И когда он произносил эти слова, его губы дрожали уже не так сильно.
4
Мы принимаем, мы привыкаем, мы исправляем, мы приспосабливаемся, мы торгуемся, мы берем, отталкиваем, лжем, мы делаем все, что можем, и в итоге верим, что можем. Мы хотим, чтобы люди верили, что время течет от одной точки к другой, от рождения к смерти. Это неправда. Время — это водоворот, в который мы попадаем, никогда не покидая сердце детства, и когда иллюзии исчезают, когда мышцы слабеют, когда кости становятся хрупкими, больше нет причин не позволить себе унестись туда, где воспоминания кажутся тенями исчезнувшей реальности, потому что только эти тени ведут нас по земле.
Марк поднял подушку и вытащил «Одиссею». Он сунул книгу во внутренний карман куртки и вышел на улицу. Он слышал бренчание посуды на первом этаже. Все уже завтракали. Он остановился перед полуоткрытой дверью в комнату родителей и просунул голову. Внутри никого не было.

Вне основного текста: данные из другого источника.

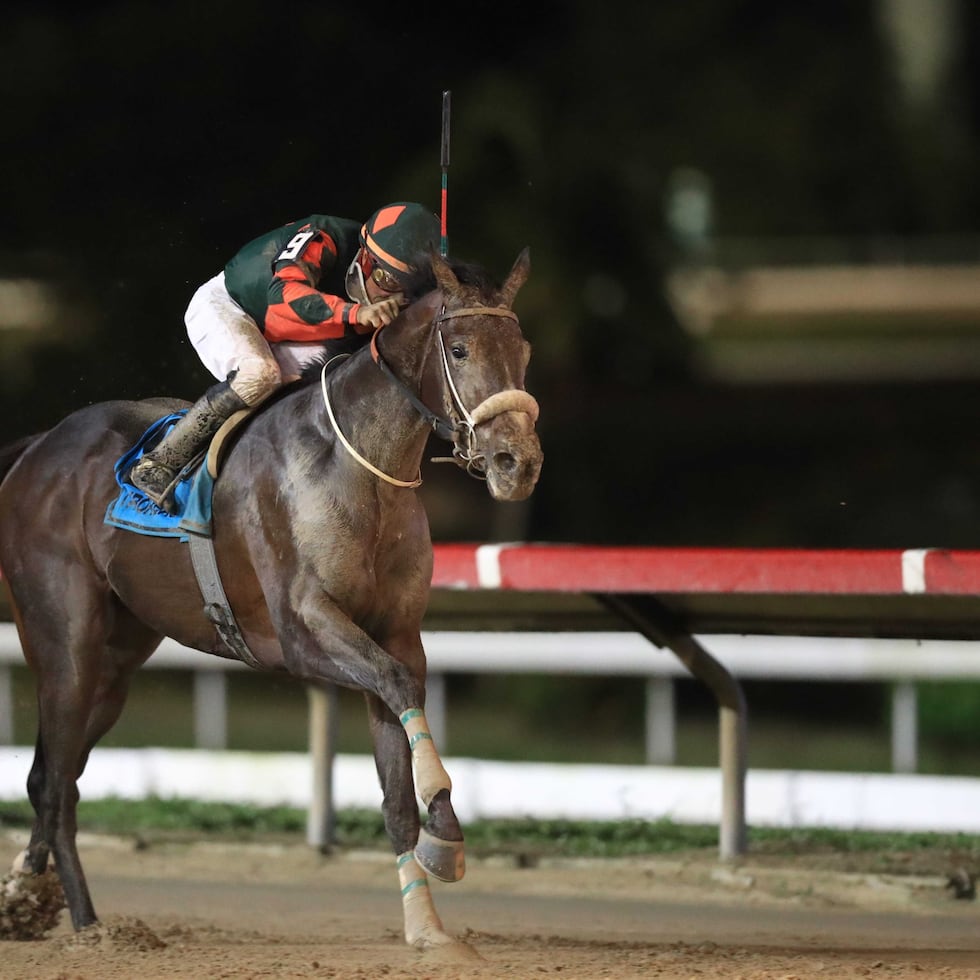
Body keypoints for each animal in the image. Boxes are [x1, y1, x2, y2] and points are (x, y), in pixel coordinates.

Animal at [0, 245, 544, 948]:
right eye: (458, 348)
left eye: (522, 349)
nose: (517, 464)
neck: (359, 465)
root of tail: (37, 447)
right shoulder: (300, 631)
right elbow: (399, 686)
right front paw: (445, 830)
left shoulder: (393, 633)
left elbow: (398, 780)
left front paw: (426, 925)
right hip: (65, 640)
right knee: (51, 780)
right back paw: (79, 922)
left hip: (117, 660)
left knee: (58, 777)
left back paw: (47, 902)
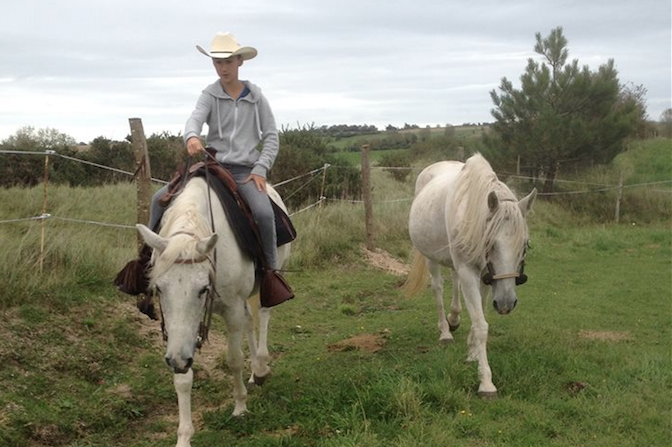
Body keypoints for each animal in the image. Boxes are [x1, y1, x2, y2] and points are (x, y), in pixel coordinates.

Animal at [137, 178, 292, 447]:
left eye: (202, 289)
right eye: (158, 288)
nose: (176, 360)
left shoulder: (231, 310)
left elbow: (234, 359)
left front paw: (240, 407)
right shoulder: (180, 333)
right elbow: (183, 377)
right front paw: (184, 436)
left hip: (268, 279)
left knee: (263, 313)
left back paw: (261, 367)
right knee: (249, 321)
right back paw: (255, 374)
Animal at [404, 155, 536, 400]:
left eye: (525, 245)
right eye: (491, 243)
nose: (506, 303)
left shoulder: (487, 276)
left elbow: (479, 315)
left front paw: (473, 352)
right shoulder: (469, 270)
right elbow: (481, 324)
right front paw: (486, 383)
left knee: (455, 284)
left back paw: (454, 319)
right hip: (431, 258)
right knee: (438, 288)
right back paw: (445, 332)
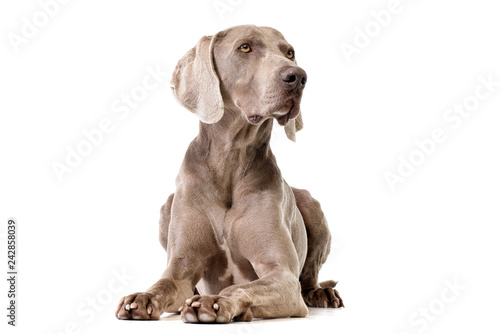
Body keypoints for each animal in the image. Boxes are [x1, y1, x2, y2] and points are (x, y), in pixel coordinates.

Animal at [116, 24, 344, 324]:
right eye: (245, 47)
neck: (231, 161)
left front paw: (215, 301)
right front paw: (142, 297)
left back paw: (321, 293)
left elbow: (242, 286)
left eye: (289, 52)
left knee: (308, 279)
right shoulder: (181, 268)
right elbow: (164, 283)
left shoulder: (281, 274)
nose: (298, 77)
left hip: (310, 204)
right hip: (168, 204)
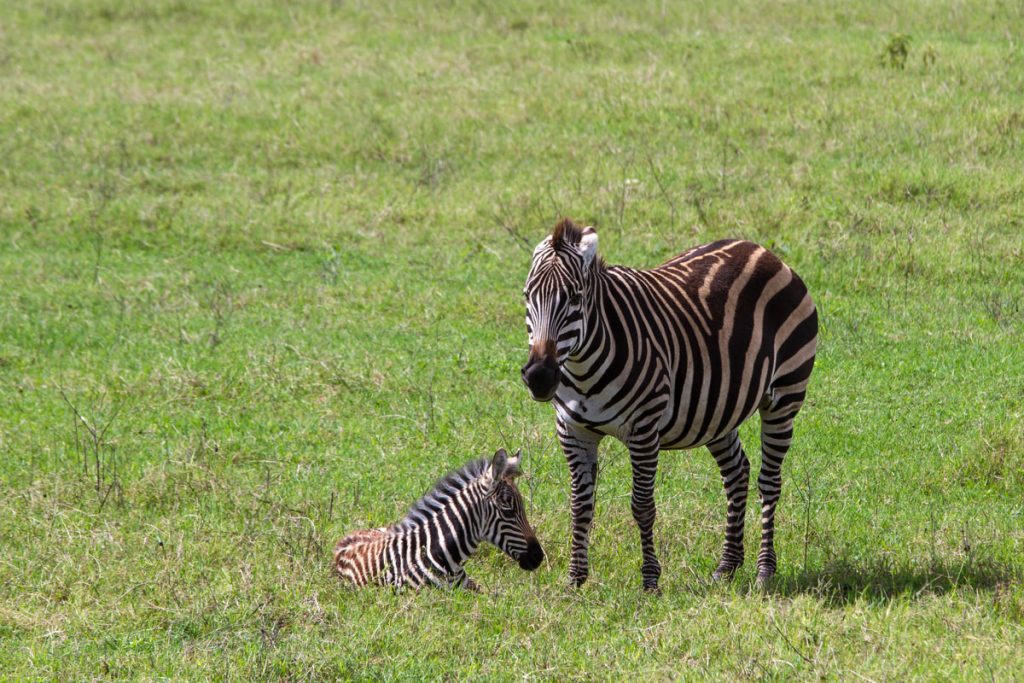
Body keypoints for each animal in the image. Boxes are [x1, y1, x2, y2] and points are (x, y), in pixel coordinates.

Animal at [520, 220, 815, 593]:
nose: (539, 377)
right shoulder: (572, 431)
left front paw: (650, 581)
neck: (582, 367)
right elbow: (580, 505)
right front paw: (575, 579)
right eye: (527, 296)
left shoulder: (644, 430)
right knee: (737, 473)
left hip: (784, 396)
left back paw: (765, 570)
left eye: (575, 298)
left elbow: (642, 506)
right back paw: (727, 566)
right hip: (716, 409)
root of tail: (760, 249)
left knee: (769, 482)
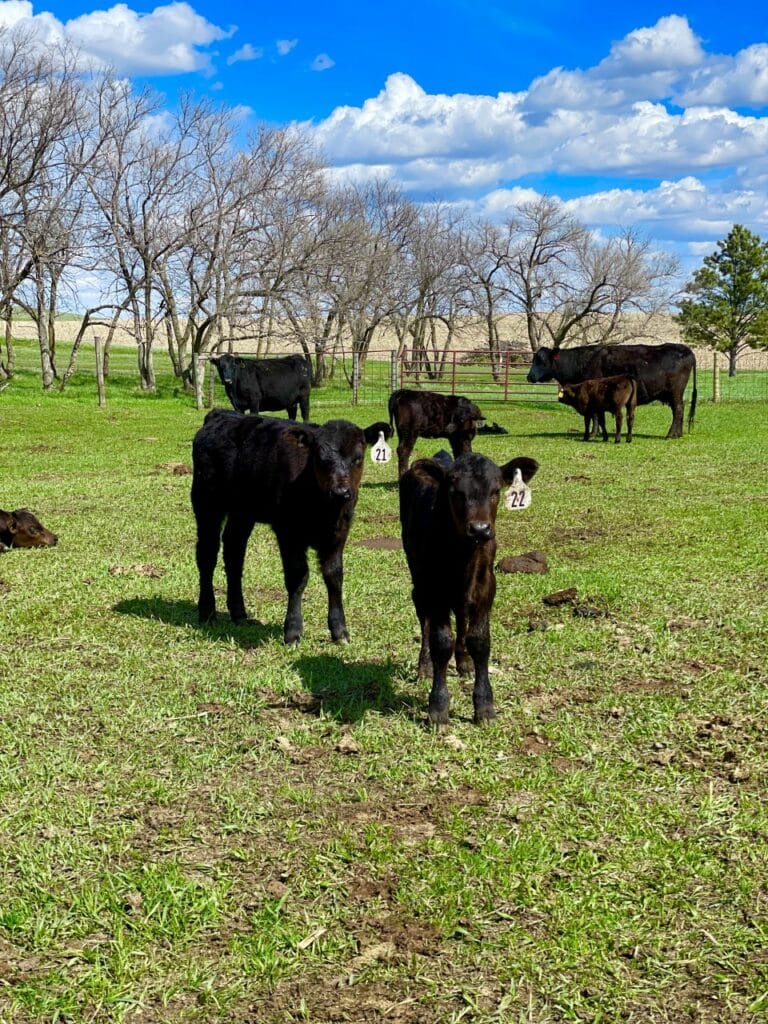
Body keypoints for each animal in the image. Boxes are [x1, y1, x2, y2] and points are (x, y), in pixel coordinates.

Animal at [192, 410, 391, 644]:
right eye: (320, 459)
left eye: (358, 458)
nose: (341, 492)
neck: (323, 509)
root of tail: (220, 414)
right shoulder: (288, 532)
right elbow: (297, 576)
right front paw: (293, 631)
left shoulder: (339, 532)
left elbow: (334, 576)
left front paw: (339, 631)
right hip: (206, 503)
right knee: (207, 554)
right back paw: (207, 611)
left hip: (242, 512)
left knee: (234, 552)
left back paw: (239, 613)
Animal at [399, 449, 539, 728]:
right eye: (455, 492)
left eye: (496, 490)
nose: (480, 529)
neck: (462, 556)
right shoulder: (434, 589)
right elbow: (441, 642)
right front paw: (438, 707)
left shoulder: (486, 587)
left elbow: (480, 641)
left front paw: (484, 705)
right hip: (418, 582)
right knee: (424, 620)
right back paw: (424, 666)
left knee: (462, 616)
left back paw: (463, 663)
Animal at [527, 343, 697, 439]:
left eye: (542, 361)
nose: (529, 376)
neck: (581, 362)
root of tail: (685, 349)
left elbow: (594, 416)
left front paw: (593, 434)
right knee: (679, 411)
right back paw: (678, 434)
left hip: (675, 393)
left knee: (678, 410)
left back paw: (671, 434)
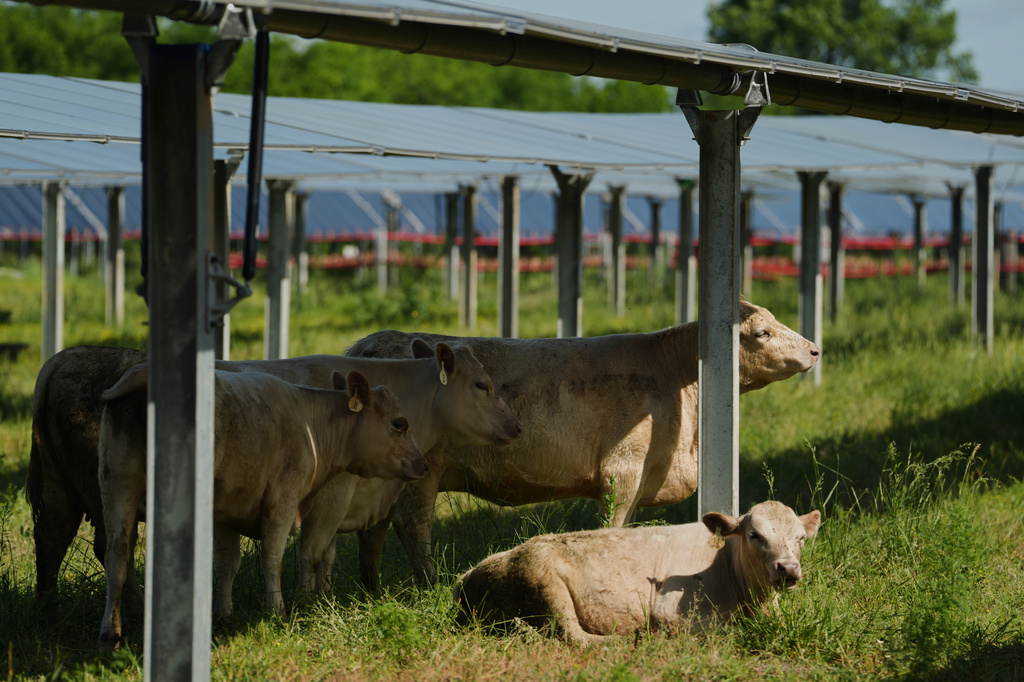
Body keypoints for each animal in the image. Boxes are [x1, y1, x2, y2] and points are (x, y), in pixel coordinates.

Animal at [96, 366, 426, 650]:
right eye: (399, 424)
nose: (423, 463)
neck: (311, 424)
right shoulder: (283, 501)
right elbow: (279, 558)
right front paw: (282, 610)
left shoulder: (224, 513)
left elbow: (227, 563)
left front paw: (224, 614)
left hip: (118, 482)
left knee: (117, 553)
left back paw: (111, 632)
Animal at [347, 299, 820, 585]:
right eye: (762, 332)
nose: (815, 349)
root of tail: (369, 344)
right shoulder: (622, 469)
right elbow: (613, 525)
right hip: (420, 472)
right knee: (412, 525)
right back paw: (430, 583)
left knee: (374, 528)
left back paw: (372, 587)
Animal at [454, 500, 821, 645]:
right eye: (754, 535)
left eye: (801, 539)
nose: (788, 568)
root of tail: (469, 574)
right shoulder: (671, 610)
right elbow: (724, 630)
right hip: (545, 582)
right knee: (575, 636)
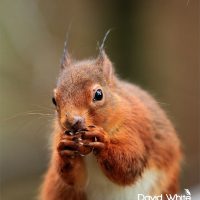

Марк вошел, ступая по возможности тихо. Он не мог вспомнить, когда в первый и последний раз входил в эту комнату. Марк смотрел прямо перед собой, не в силах представить, что только что тут спали его родители. Он посмотрел вниз. На прикроватном столике лежала Библия, обрамленная двумя засохшими ветками самшита. Марк посмотрел на потрепанную священную книгу, множество страниц которой были заложены соломенными закладками, а обложка посередине выгнулась, как растрескавшаяся глиняная болванка. Он смотрел на книгу как на врага; он любил книги и ненавидел, как использовала книгу его мать. Сейчас она считала, что семья пребывает в мире с Писанием. Библия, всегда находившаяся под рукой, доказывала, что мать не забывала о Господе, что, по крайней мере, она разговаривала с Ним наедине в своей комнате, когда чувствовала в этом необходимость, и по ночам, конечно, тоже. Марк заметил соломинку, которая была длиннее остальных. Он обернулся к двери, прислушался, а затем лихорадочно схватил Библию и открыл ее на указанной странице. Это был псалом с названием, подчеркнутым карандашом: «Хвала всемогущему Богу».